--- Exercise details ---
Show each line of the listing that contains the string "value". Case matters.

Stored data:
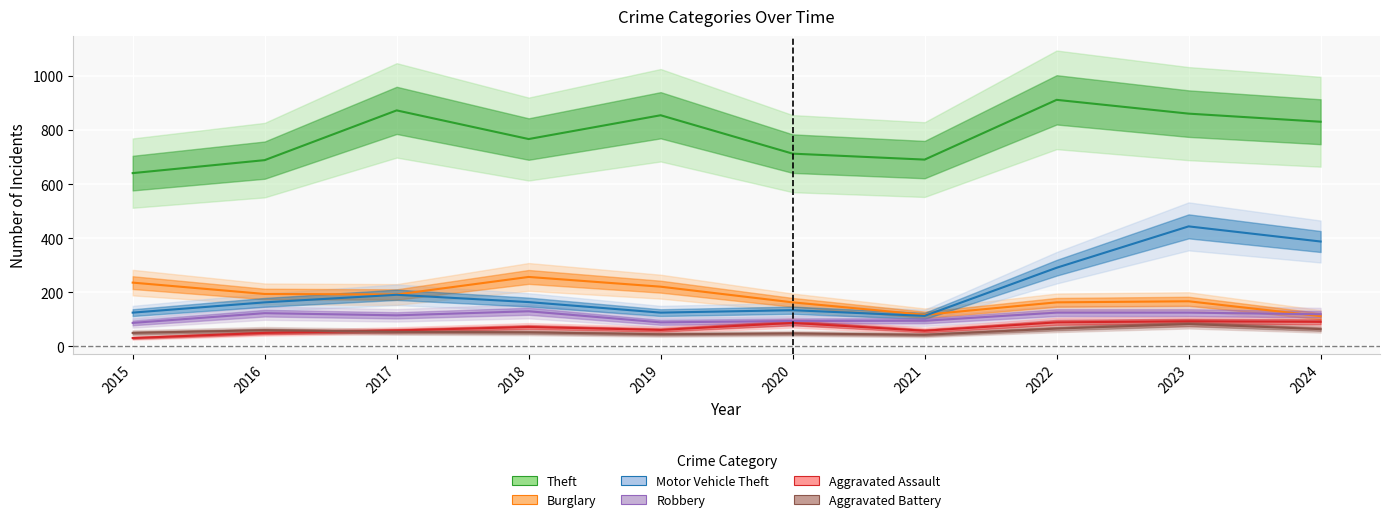

At which category does Burglary reach its first local peak?

2018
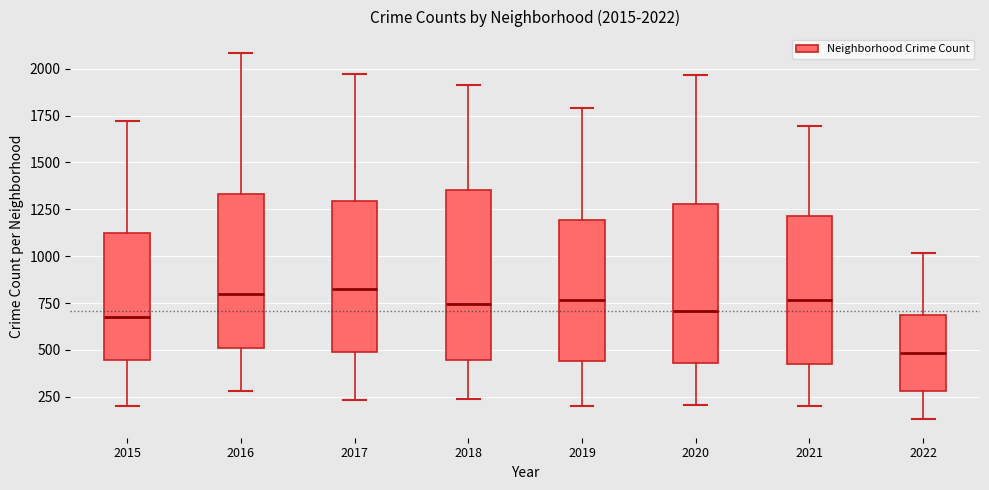

Which box is the tallest, from its lower edge to its upper edge?

2018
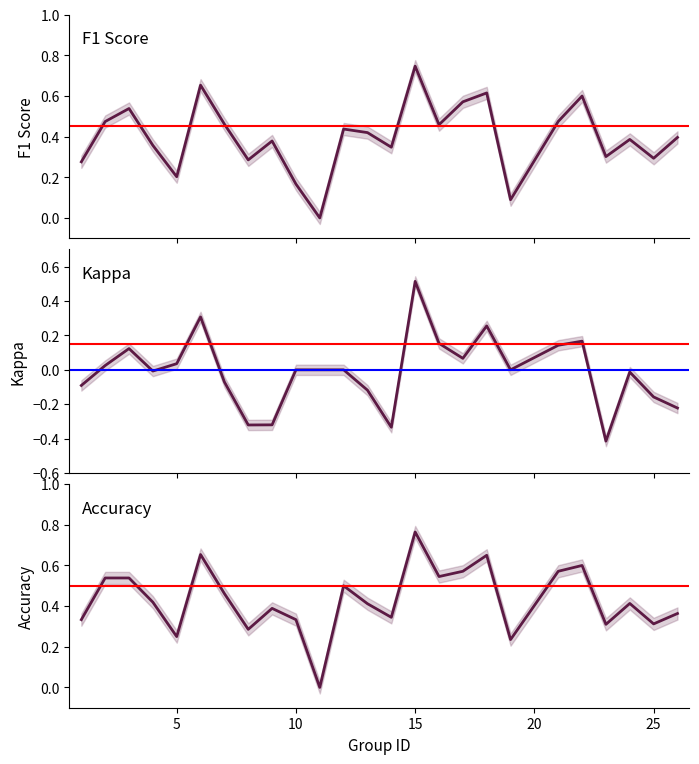

True or false: kappa has more than 0 interior local peaks.

True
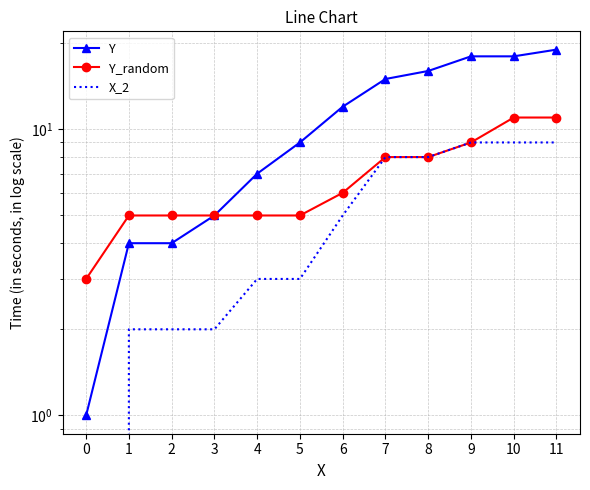

What is the average value of the Y series?

11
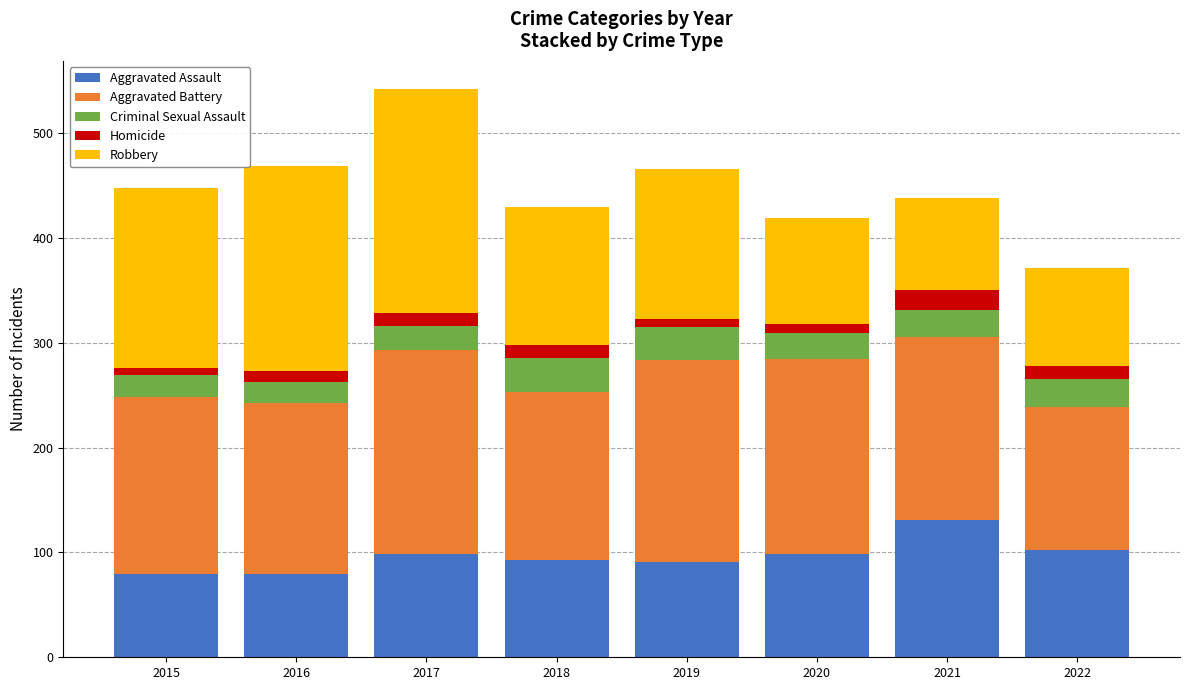

The value of Aggravated Assault at 2018 is 93. True or false?

True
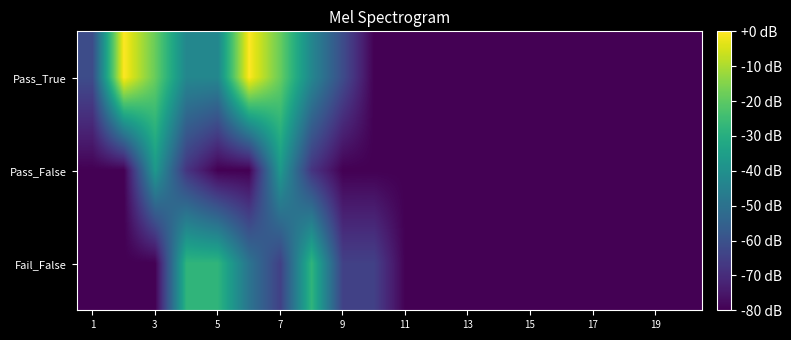

List the series in order of their overall mean, lowest first.

Pass_False, Fail_False, Pass_True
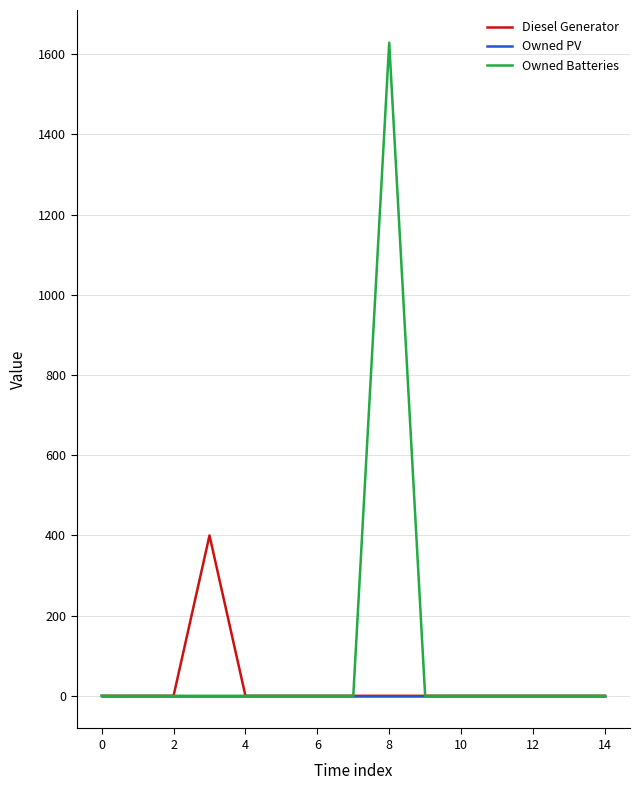

What is the average value of the Diesel Generator series?

27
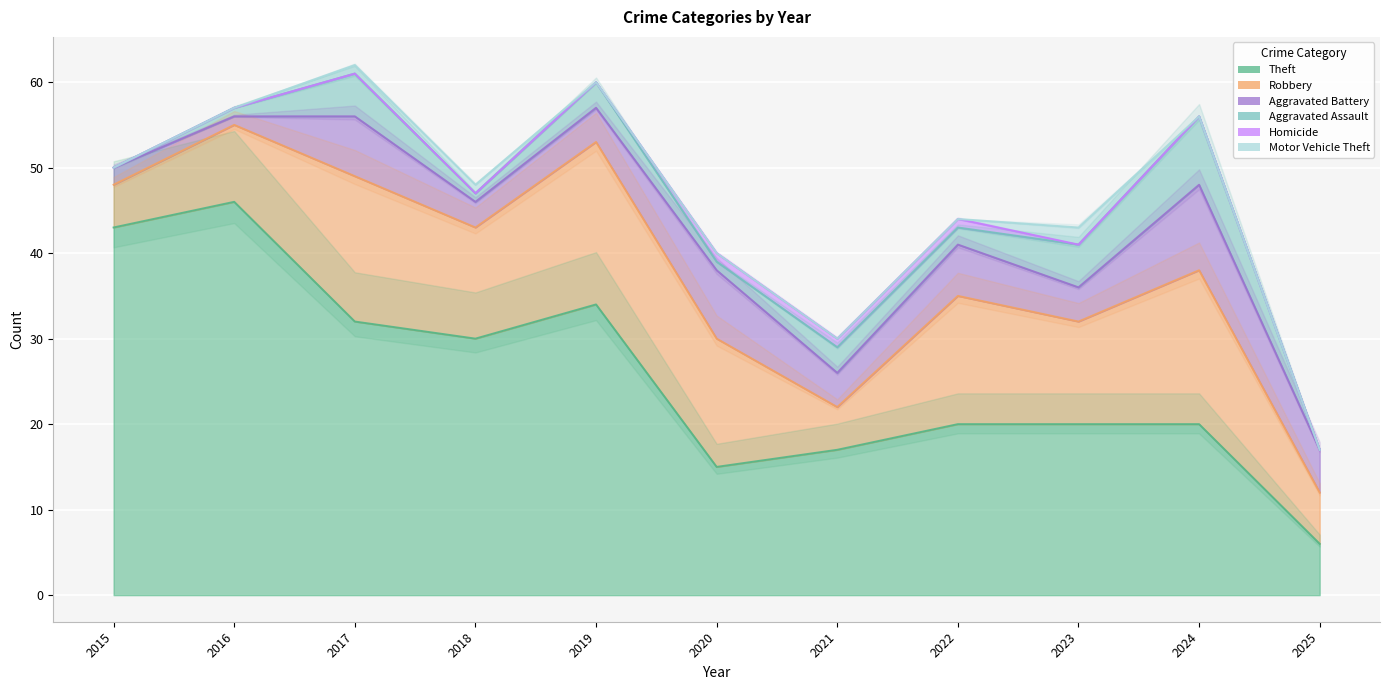

Reading right to left, transcribe all the data shown in this chart.

Theft: 2025=6	2024=20	2023=20	2022=20	2021=17	2020=15	2019=34	2018=30	2017=32	2016=46	2015=43
Robbery: 2025=6	2024=18	2023=12	2022=15	2021=5	2020=15	2019=19	2018=13	2017=17	2016=9	2015=5
Aggravated Battery: 2025=5	2024=10	2023=4	2022=6	2021=4	2020=8	2019=4	2018=3	2017=7	2016=1	2015=2
Aggravated Assault: 2025=0	2024=8	2023=5	2022=2	2021=3	2020=1	2019=3	2018=1	2017=5	2016=1	2015=0
Homicide: 2025=0	2024=0	2023=0	2022=1	2021=1	2020=1	2019=0	2018=0	2017=0	2016=0	2015=0
Motor Vehicle Theft: 2025=0	2024=0	2023=2	2022=0	2021=0	2020=0	2019=0	2018=1	2017=1	2016=0	2015=0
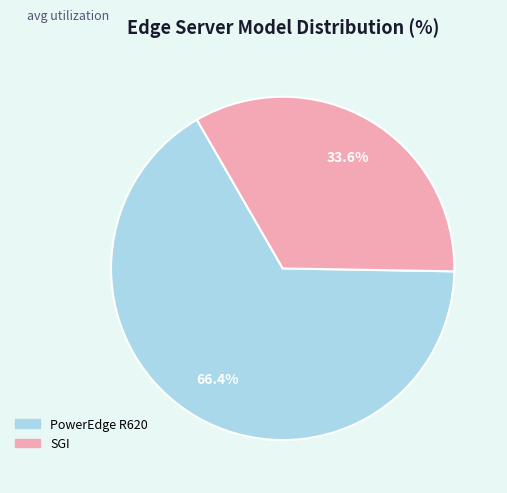

True or false: PowerEdge R620 accounts for 7% of the total.

False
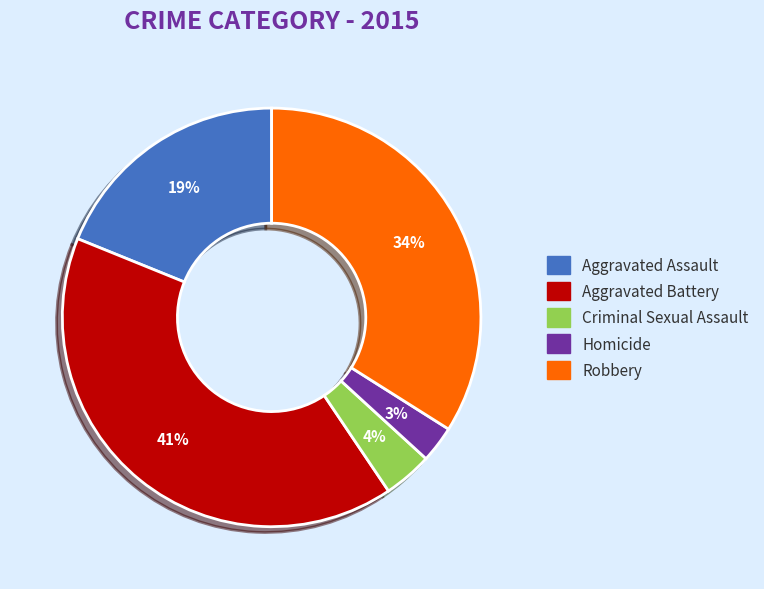

Is the sum of Criminal Sexual Assault and Homicide greater than half?

No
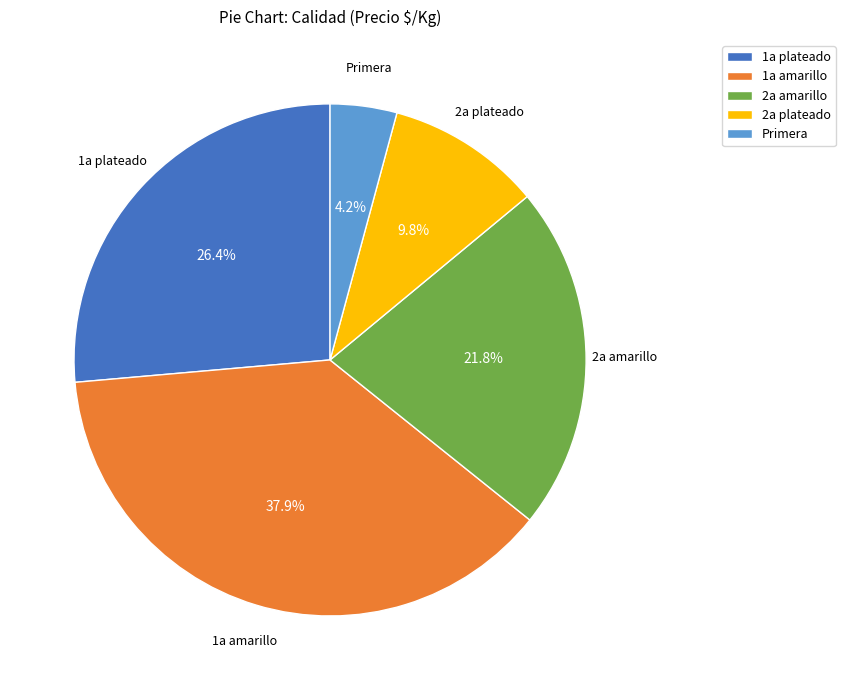

What percentage do 1a amarillo and 2a amarillo together represent?

59.6%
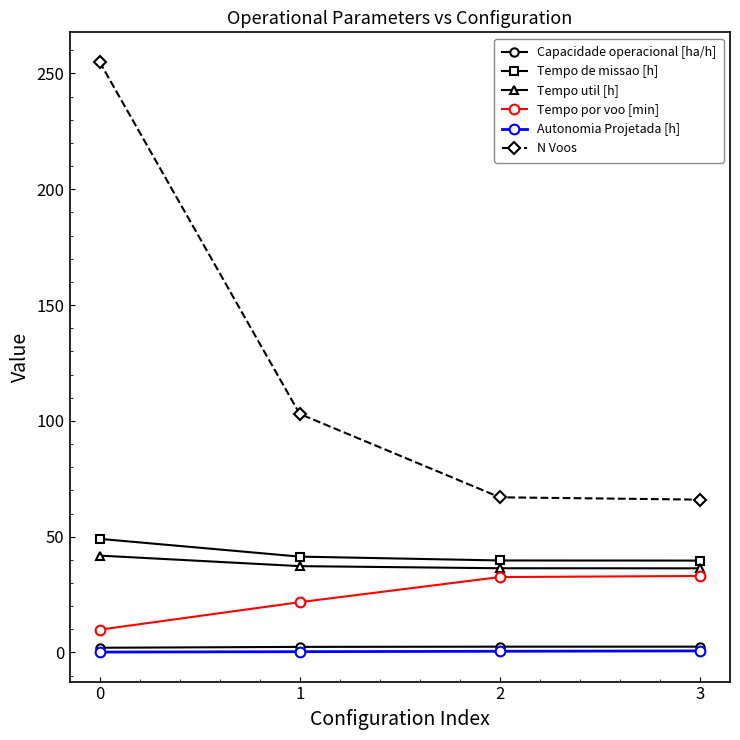

Which series changed the most between 0 and 3?

N Voos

--- Answer to this exercise ---
What is the average value of the Y series?
The value of Aggravated Assault at 2018 is 93. True or false?
What is the average value of the Diesel Generator series?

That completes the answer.